How Families Responded to Education Incentives in New York City’s Conditional Cash Transfer Program
In 2007, New York City’s Center for Economic Opportunity launched Opportunity NYC-Family Rewards, an experimental, privately funded, conditional cash transfer (CCT) program to help families break the cycle of poverty. Family Rewards provided payments to low-income families in six of the city’s poorest communities for achieving specific goals related to health, education, and employment. The demonstration program ended as planned in August 2010, although its evaluation is ongoing.

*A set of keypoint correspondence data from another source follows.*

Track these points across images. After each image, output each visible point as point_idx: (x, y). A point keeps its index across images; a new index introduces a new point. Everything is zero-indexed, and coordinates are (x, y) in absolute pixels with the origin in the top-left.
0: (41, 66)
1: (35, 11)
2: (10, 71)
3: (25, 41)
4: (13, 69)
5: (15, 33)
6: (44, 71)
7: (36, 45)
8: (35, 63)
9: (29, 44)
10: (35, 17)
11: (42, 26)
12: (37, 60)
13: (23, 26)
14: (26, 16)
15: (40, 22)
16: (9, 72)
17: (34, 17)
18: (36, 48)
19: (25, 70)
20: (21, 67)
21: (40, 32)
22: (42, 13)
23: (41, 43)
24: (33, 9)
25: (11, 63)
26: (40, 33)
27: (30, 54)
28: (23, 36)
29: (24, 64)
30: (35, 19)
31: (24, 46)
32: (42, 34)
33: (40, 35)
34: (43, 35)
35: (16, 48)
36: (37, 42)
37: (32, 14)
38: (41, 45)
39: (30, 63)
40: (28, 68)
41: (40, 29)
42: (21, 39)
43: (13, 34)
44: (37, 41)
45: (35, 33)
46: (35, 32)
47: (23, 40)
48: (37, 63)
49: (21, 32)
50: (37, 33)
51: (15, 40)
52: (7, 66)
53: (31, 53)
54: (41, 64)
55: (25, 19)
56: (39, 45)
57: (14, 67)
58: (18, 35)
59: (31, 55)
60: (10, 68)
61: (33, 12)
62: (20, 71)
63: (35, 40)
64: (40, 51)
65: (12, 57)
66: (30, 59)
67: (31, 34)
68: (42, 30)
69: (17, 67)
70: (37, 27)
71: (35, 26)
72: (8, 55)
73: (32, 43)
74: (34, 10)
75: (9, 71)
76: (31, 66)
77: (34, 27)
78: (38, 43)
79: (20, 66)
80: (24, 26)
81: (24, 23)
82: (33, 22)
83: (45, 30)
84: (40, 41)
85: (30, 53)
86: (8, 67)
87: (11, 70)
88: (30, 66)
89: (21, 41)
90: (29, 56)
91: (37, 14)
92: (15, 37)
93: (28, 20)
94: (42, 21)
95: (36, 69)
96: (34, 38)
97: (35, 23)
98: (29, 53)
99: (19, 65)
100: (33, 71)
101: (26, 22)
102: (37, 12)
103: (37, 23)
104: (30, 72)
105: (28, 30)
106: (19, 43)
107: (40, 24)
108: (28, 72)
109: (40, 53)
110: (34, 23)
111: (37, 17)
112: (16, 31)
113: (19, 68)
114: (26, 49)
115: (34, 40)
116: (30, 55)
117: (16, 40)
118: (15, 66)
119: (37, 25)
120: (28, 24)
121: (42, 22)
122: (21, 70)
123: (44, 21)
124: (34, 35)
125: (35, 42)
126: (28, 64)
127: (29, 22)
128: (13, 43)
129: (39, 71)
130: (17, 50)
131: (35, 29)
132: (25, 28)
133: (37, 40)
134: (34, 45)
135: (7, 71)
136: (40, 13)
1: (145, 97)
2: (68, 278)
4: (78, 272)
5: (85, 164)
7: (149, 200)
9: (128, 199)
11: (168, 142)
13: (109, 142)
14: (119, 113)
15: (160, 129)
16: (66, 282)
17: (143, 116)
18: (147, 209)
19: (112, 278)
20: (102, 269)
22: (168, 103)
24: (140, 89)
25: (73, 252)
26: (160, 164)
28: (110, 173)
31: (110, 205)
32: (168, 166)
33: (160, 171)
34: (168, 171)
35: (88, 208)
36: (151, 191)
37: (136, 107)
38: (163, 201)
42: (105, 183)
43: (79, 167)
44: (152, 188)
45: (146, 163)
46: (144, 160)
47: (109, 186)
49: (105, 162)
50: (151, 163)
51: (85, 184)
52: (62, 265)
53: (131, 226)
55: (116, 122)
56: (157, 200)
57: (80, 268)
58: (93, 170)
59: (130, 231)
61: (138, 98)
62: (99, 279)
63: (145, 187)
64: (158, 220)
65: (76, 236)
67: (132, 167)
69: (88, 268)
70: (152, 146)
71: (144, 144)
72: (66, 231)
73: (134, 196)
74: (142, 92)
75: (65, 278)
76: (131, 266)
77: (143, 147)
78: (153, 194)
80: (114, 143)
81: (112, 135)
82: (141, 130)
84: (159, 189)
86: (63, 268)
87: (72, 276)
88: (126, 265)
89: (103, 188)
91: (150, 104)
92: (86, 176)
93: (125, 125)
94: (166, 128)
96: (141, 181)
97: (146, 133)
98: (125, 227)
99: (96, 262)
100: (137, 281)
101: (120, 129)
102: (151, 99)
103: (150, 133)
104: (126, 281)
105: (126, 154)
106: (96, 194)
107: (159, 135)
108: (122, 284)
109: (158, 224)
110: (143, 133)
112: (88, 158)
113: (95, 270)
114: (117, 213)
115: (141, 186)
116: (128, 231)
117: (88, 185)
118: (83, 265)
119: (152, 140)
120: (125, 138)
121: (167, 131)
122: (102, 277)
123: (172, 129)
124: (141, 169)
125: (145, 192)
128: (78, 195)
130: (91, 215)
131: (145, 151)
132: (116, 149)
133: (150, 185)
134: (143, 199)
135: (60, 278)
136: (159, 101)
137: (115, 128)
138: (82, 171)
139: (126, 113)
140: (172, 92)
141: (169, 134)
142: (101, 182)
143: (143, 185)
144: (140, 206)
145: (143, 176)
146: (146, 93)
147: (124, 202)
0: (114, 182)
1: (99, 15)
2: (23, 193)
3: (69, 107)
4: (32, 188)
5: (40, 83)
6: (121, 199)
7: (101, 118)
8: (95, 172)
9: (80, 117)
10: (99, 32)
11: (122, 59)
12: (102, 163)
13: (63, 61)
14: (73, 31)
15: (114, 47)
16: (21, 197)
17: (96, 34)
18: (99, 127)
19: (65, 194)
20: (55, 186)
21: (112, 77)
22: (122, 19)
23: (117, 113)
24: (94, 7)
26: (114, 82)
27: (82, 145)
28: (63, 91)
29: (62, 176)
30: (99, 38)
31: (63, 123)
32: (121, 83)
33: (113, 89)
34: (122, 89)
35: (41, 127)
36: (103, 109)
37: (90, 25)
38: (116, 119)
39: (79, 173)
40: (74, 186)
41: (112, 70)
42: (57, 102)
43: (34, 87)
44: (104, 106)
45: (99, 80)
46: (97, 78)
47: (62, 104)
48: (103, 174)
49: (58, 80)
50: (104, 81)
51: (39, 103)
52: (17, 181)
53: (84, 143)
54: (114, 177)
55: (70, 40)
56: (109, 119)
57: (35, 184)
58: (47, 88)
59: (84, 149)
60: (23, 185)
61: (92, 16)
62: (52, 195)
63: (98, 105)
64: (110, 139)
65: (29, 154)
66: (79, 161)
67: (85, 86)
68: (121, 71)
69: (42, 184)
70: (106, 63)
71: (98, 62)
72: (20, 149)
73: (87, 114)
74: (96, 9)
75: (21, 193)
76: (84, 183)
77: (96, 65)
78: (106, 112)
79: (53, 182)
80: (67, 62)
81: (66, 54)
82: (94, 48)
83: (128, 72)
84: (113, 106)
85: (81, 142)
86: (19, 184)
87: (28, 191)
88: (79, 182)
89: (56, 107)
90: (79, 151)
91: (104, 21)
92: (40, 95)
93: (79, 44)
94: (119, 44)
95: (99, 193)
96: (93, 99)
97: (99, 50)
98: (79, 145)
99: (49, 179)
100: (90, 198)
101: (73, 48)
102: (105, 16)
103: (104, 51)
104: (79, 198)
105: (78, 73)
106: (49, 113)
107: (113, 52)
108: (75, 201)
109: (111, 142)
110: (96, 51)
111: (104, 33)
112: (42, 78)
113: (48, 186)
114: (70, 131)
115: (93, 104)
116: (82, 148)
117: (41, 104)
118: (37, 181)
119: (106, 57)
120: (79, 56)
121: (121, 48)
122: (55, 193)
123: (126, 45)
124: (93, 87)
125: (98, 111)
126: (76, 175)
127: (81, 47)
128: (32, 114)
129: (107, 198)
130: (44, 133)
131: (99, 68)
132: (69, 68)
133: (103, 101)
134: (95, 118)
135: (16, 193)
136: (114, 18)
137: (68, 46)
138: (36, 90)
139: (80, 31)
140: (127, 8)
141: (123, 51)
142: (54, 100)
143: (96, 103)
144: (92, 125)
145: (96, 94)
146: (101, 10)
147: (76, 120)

This qualitative report focuses on Family Rewards’ educational incentives and the variety of ways that parents and children interacted with each other in relation to these incentives. Unlike other educational incentives programs across the country, Family Rewards relied heavily on parents to explain the program to younger children and to find ways of supporting their children’s learning in school. While parents received incentives for their younger children’s activities in Family Rewards, high school students received incentives directly and so were more directly exposed to the program.
- Most parents and children embraced the broad goals of Family Rewards, viewing the program as an “opportunity” for children and an investment in their academic future. It was not clear when the study began how families would view the program, but parents and children believed that Family Rewards was a worthwhile idea because they felt it had the potential to support children’s academic performance and their success over time.
- Not all parents knew how to help improve their children’s educational performance beyond offering general encouragement. Many parents needed assistance in identifying additional strategies that they could use to help support their children’s learning, although some parents used reward payments for after-school activities or tutoring.
- Many parents were reluctant to discuss the incentives with younger children, who had only a limited knowledge of the program as a result. High school students were much better informed. Some parents did not want to put financial pressure on their younger children, while others found creative ways to talk about incentives with them. Most likely as a result of the program being marketed directly to them, high school students had a high degree of awareness about the program, and their parents reported that they were more likely to remind them of tasks that had to be completed in order to receive rewards.
- Family Rewards payments helped strengthen some better-prepared high school students’ belief that they were “on track” to graduation, college, and a better future, which reinforced their motivation. Some highly motivated and generally proficient high school students used rewards to save for college and to pay for educationally enriching experiences.
MDRC will continue to track participants and will present longer-term findings to help clarify the success of the initiative in encouraging educational, health, and employment outcomes.